Users of namedtuple: do you use the _source attribute?

Michele Simionato michele.simionato at gmail.com
Mon Jul 17 23:56:41 EDT 2017


Il giorno lunedì 17 luglio 2017 19:20:04 UTC+2, Steve D'Aprano ha scritto:
> collections.namedtuple generates a new class using exec, and records the source
> code for the class as a _source attribute.
> 
> Although it has a leading underscore, it is actually a public attribute.

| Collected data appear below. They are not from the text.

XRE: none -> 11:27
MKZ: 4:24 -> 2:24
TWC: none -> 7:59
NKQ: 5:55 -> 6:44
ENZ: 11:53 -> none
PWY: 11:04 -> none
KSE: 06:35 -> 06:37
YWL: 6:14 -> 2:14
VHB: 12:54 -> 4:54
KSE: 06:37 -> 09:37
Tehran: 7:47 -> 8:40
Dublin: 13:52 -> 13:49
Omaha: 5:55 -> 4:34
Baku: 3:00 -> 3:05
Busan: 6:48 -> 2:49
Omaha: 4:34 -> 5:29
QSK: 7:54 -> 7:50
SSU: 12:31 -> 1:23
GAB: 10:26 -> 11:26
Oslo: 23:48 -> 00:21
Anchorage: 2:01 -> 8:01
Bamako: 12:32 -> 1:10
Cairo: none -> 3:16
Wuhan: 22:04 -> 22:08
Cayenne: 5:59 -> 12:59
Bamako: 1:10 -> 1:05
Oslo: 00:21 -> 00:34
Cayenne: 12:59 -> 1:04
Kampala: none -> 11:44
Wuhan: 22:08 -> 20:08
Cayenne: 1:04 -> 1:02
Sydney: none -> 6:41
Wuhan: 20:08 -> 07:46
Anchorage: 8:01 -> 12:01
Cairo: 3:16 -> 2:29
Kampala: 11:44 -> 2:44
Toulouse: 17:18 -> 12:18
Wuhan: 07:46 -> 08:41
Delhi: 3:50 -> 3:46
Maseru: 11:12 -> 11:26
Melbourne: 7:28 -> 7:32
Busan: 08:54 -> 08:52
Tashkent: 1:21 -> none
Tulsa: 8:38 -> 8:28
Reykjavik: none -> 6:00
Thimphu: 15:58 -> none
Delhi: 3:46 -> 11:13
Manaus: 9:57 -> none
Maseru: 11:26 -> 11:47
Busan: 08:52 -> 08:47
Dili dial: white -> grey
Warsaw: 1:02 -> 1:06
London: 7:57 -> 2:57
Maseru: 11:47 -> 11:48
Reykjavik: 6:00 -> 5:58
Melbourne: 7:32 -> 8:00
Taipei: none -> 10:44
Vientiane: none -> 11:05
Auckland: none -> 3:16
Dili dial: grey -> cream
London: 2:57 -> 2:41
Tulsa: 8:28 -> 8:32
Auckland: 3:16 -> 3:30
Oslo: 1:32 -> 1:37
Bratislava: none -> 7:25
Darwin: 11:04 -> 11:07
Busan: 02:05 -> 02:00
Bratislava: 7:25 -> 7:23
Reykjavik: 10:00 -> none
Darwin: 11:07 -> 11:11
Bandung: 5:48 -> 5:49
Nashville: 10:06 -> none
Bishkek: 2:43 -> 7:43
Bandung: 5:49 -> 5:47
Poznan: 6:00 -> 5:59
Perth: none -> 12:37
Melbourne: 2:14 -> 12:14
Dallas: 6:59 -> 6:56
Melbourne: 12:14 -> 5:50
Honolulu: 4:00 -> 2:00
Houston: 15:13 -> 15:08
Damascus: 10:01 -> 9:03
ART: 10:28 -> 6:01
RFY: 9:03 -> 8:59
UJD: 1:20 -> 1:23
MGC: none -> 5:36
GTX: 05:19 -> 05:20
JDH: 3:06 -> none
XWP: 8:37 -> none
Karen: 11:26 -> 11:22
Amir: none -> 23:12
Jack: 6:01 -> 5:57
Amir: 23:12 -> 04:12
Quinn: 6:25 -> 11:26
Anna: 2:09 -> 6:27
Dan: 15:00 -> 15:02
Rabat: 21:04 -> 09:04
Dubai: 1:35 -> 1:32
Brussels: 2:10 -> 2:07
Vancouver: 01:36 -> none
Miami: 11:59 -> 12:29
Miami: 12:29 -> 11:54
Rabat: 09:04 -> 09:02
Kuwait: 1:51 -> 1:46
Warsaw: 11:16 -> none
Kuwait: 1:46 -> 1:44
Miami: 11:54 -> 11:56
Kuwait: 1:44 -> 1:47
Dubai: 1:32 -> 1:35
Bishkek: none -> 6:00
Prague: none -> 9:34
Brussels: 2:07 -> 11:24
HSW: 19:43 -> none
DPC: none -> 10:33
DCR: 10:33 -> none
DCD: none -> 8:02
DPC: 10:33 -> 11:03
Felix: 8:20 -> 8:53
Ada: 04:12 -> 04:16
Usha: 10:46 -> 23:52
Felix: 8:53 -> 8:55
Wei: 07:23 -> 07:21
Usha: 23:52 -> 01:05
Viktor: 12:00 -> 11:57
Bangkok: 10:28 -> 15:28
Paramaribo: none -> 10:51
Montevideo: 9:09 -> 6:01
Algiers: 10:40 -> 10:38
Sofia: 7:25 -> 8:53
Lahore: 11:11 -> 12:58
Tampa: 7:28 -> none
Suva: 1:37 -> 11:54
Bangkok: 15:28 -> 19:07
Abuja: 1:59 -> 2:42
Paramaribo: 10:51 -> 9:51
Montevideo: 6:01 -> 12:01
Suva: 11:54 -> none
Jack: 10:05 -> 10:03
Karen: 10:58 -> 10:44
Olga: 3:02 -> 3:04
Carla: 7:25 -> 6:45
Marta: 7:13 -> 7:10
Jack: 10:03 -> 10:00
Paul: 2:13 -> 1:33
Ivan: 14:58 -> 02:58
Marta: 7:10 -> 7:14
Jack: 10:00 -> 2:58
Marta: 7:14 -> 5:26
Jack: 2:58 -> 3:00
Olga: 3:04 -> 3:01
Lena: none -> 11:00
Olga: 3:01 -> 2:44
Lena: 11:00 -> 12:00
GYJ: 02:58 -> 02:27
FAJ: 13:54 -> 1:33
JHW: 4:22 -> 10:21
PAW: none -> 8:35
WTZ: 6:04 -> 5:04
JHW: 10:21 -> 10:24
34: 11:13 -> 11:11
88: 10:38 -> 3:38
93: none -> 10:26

The
> leading underscore distinguishes it from a named field potentially
> called "source", e.g. namedtuple("klass", ['source', 'destination']).
> 
> 
> There is some discussion on Python-Dev about:
> 
> - changing the way the namedtuple class is generated which may
>   change the _source attribute
> 
> - or even dropping it altogether
> 
> in order to speed up namedtuple and reduce Python's startup time.
> 
> 
> Is there anyone here who uses the namedtuple _source attribute?
> 
> My own tests suggest that changing from the current implementation to one
> similar to this recipe here:
> 
> https://code.activestate.com/recipes/578918-yet-another-namedtuple/
> 
> which only uses exec to generate the __new__ method, not the entire class, has
> the potential to speed up namedtuple by a factor of four.
> 
> 
> 
> -- 
> Steve
> “Cheer up,” they said, “things could be worse.” So I cheered up, and sure
> enough, things got worse.

It is an attribute that looks handy for understanding how a namedtuple works, and can be used in debugging, but in practice I have never used it in production code. I use a a lot of namedtuple, and if we can get a factor 4 speedup I am pretty happy to lose _source.